Firstmac Limited shared a report on each of the 24 trusts in its $12.8bn loan book which shows that as of April 30, 2020, just 5.26% of mortgage holders had applied for hardship arrangements that would reduce or suspend their mortgage repayments – data which reflects conditions more than a month after the introduction of social distancing and the shutdown of the tourism industry and indoor venues which caused widespread job loss.
According to managing director Kim Cannon, the hardship numbers were less than “even the most optimistic forecasts” of 6% to 9%, and far below the level which could have led to deferred RMBS coupon payments to investors.

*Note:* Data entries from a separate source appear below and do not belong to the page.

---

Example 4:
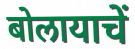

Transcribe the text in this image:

बोलायाचें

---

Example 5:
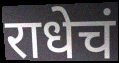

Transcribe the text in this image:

राधेचंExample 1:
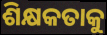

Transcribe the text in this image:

ଶିକ୍ଷକତାକୁ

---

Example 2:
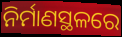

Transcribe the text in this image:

ନିର୍ମାଣସ୍ଥଳରେ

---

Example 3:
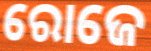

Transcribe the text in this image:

ରୋଜେ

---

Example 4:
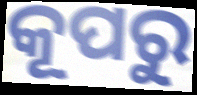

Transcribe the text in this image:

କୂପରୁ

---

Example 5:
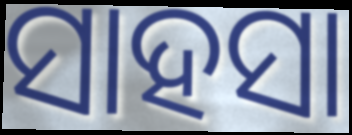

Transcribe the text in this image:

“Investors have been on tenterhooks waiting for this information to see if Australian RMBS are in trouble, so this is a huge piece of good news for them,” Cannon said.

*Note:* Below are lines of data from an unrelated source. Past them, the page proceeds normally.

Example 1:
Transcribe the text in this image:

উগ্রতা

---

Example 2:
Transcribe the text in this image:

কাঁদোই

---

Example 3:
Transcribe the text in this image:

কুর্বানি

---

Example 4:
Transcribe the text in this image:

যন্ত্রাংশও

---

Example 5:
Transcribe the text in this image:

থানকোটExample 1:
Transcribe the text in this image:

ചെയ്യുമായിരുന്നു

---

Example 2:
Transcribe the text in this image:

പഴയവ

“This data will give confidence back to investors so they can keep investing in RMBS knowing that the level of hardship is very manageable. It is just a small fraction of what our RMBS could withstand.”

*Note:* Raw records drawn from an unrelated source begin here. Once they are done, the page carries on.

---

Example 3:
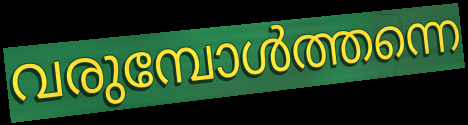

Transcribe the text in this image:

വരുമ്പോൾത്തന്നെ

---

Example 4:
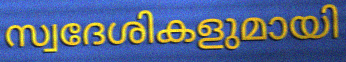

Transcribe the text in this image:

സ്വദേശികളുമായി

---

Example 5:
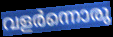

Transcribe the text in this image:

വളർന്നൊരു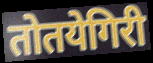
तोतयेगिरी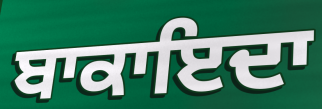
ਬਾਕਾਇਦਾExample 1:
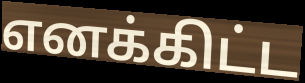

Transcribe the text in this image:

எனக்கிட்ட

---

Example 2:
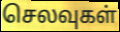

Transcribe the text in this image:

செலவுகள்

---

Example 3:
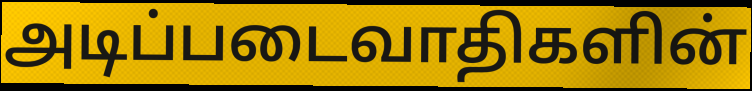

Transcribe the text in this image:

அடிப்படைவாதிகளின்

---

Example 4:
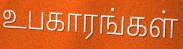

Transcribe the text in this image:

உபகாரங்கள்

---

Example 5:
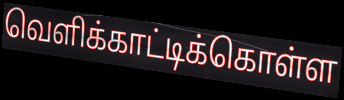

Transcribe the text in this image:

வெளிக்காட்டிக்கொள்ள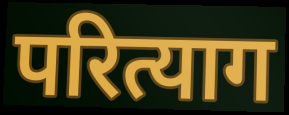
परित्यागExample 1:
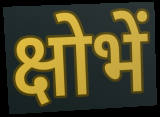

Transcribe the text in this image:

क्षोभें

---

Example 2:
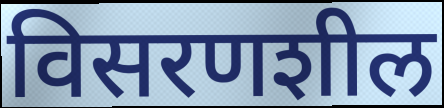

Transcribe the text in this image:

Cannon attributed the figures to Firstmac’s strong prime loan book, its personalised approach to working with borrowers, and effective government measures like JobSeeker payments which have helped to mitigate the financial impact of the shutdowns.
“Many hardship applicants have chosen to continue making some level of repayments that they are comfortable with, leaving them better off in the long run," he added.
“At the start of this crisis, we rejected a one-size-fits-all approach to hardship and resolved to work with each customer individually to help them tailor the best arrangement for their unique circumstances."